Document understanding data
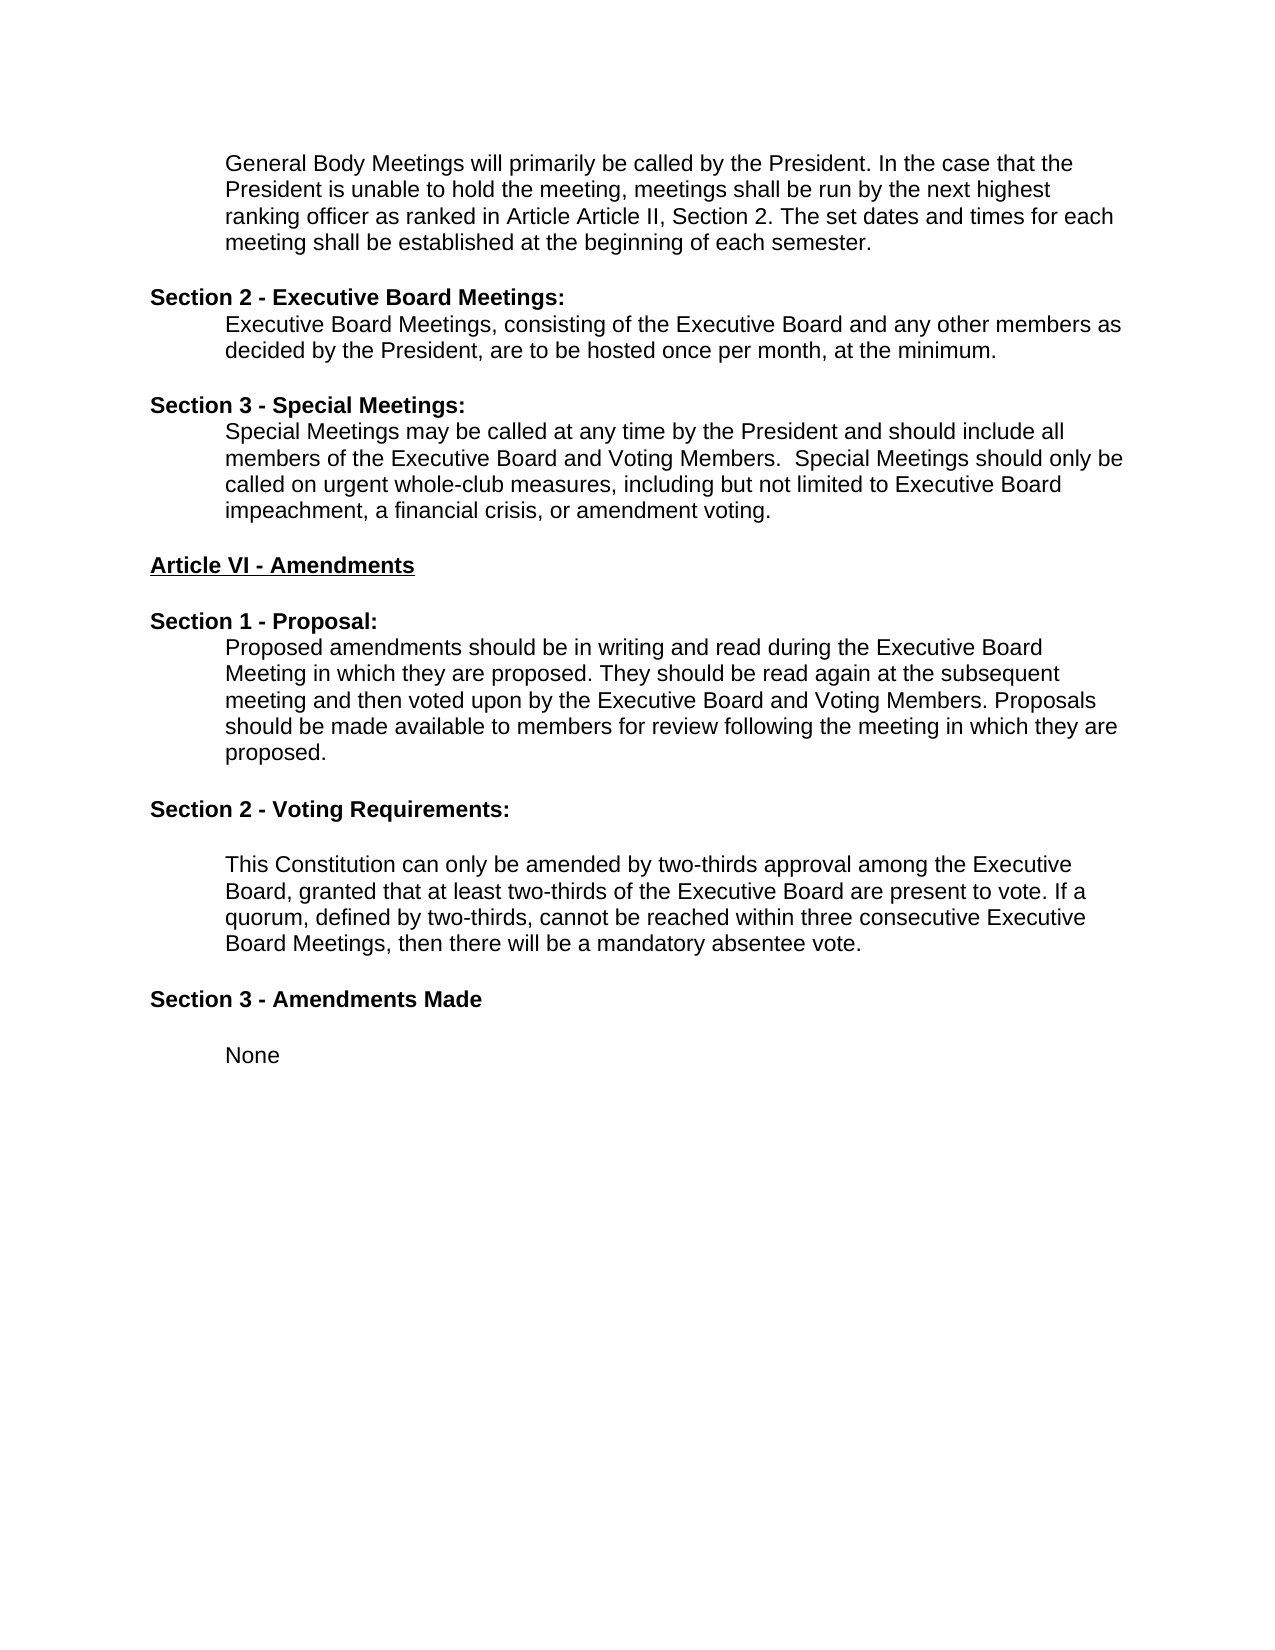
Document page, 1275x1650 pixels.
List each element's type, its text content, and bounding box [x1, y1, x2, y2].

text Special Meetings may be called at any time by the President and should include all members of the Executive Board and Voting Members. Special Meetings should only be called on urgent whole-club measures, including but not limited to Executive Board impeachment, a financial crisis, or amendment voting. [225, 418, 1125, 524]
text General Body Meetings will primarily be called by the President. In the case that the President is unable to hold the meeting, meetings shall be run by the next highest ranking officer as ranked in Article Article II, Section 2. The set dates and times for each meeting shall be established at the beginning of each semester. [225, 150, 1125, 255]
text Section 3 - Amendments Made [150, 986, 1125, 1012]
text This Constitution can only be amended by two-thirds approval among the Executive Board, granted that at least two-thirds of the Executive Board are present to vote. If a quorum, defined by two-thirds, cannot be reached within three consecutive Executive Board Meetings, then there will be a mandatory absentee vote. [225, 851, 1125, 957]
text Section 1 - Proposal: [150, 608, 1125, 634]
text Article VI - Amendments [150, 552, 1125, 579]
text Section 2 - Executive Board Meetings: [150, 284, 1125, 311]
text Proposed amendments should be in writing and read during the Executive Board Meeting in which they are proposed. They should be read again at the subsequent meeting and then voted upon by the Executive Board and Voting Members. Proposals should be made available to members for review following the meeting in which they are proposed. [225, 634, 1125, 766]
text None [150, 1042, 1125, 1069]
text Section 3 - Special Meetings: [150, 392, 1125, 418]
text Executive Board Meetings, consisting of the Executive Board and any other members as decided by the President, are to be hosted once per month, at the minimum. [225, 311, 1125, 363]
text Section 2 - Voting Requirements: [150, 796, 1125, 823]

_THE TASK_
Go through the records and show every line with the string "only" in it.

_SOLUTION TO THIS TASK_
text Special Meetings may be called at any time by the President and should include all members of the Executive Board and Voting Members. Special Meetings should only be called on urgent whole-club measures, including but not limited to Executive Board impeachment, a financial crisis, or amendment voting. [225, 418, 1125, 524]
text This Constitution can only be amended by two-thirds approval among the Executive Board, granted that at least two-thirds of the Executive Board are present to vote. If a quorum, defined by two-thirds, cannot be reached within three consecutive Executive Board Meetings, then there will be a mandatory absentee vote. [225, 851, 1125, 957]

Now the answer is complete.